[Vulnerability Notice] MongoDB Heap Memory Information Disclosure Vulnerability Risk Notice (CVE-2025-14847)

On December 19, 2025, the Alibaba Cloud Security Center detected that MongoDB officially released a security notice, disclosing a heap memory information leak vulnerability (CVE - 2025 - 14847) in the Zlib compression protocol. Unauthenticated remote attackers could read uninitialized heap memory in the target server's heap memory by sending a specially crafted Zlib compression packet, causing sensitive data leakage.

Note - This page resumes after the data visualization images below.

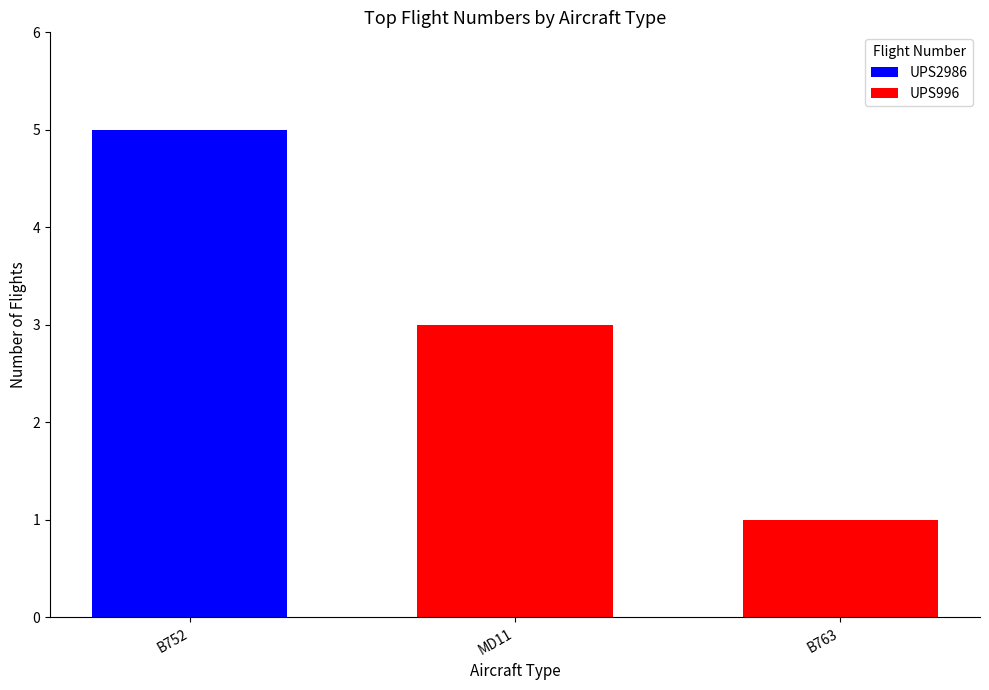

What is the total value across all series at B752?

5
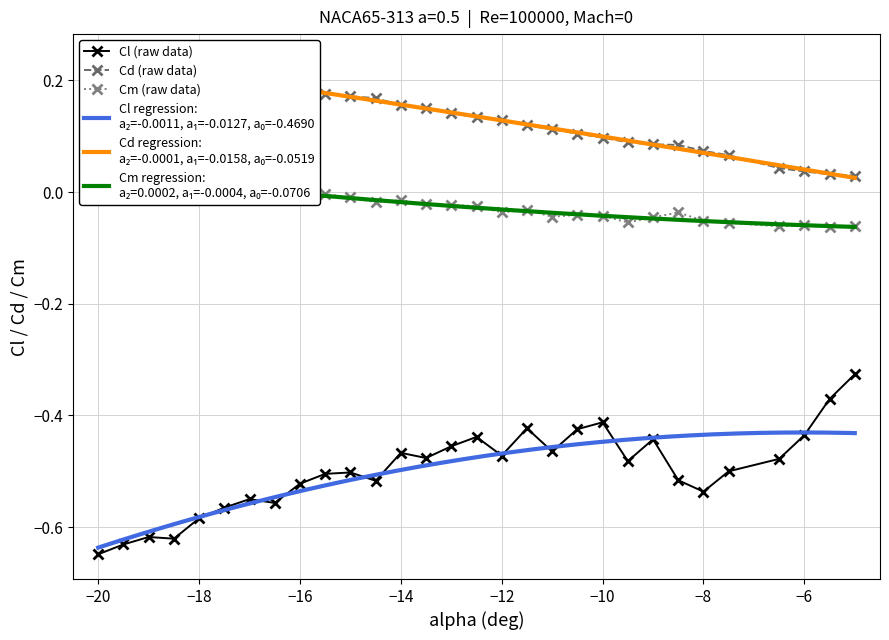

What is the difference between the maximum and minimum values in the Cm series?

0.1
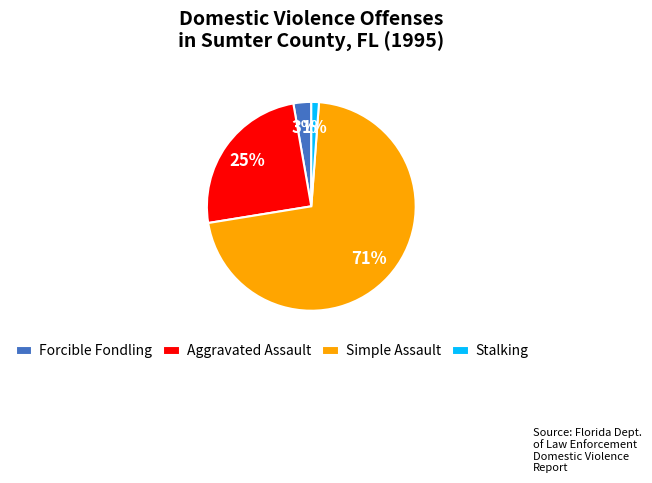

How many segments does this pie chart have?

4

In order to avoid your business being affected, Alibaba Cloud Security recommends that you timely conduct security self-checking, if in the affected scope, please update and fix in time to avoid being invaded by external attackers.

vulnerability situation

MongoDB is a high-performance, scalable database for web applications with a distributed storage architecture. According to the official description, the affected version of MongoDB Server does not adequately check the length field in the message header when processing protocol messages compressed using Zlib. Attackers can construct tailor-made messages whose length fields do not match the actual compressed data When sent to the server (e.g., declaration lengths larger than actual data), the server may read from the heap memory buffer by declaration lengths during decompression and parsing. These excess data are old data that was previously left in the heap memory and was not initialized, causing the server to include these memory fragments in the response that should not otherwise be accessed.

reach

8.2.0< = MongoDB Server< 8.2.3

8.0.0< = MongoDB Server< 8.0.17

7.0.0< = MongoDB Server< 7.0.28

6.0.0< = MongoDB Server< 6.0.27

5.0.0< = MongoDB Server< 5.0.32

4.4.0< = MongoDB Server< 4.4.30

MongoDB Server 4.2

MongoDB Server 4.0

MongoDB Server 3.6

secure version

MongoDB Server> = 8.2.3

MongoDB Server> = 8.0.17

MongoDB Server> = 7.0.28

MongoDB Server> = 6.0.27

MongoDB Server> = 5.0.32

The MongoDB Server> = 4.4.30.

Repair suggestions

1. If you are using MongoDB, please refer to the relevant announcement for disposal.

2. If you are using Alibaba Cloud to build your own MongoDB service, please upgrade to the secure version after assessing the impact of your business. Mitigation:

To disable Zlib compression on MongoDB server, the method is as follows:

The vulnerability can be temporarily mitigated by disabling Zlib compression by setting the networkMessageCompressors or net.compression.compressors startup option for the mongod or mongos process and explicitly excluding zlib (you can use other example security values: snappy, zstd or directly set disabled to disable completely).

Note: It is recommended that you backup your data and fully test it before upgrading to avoid accidents.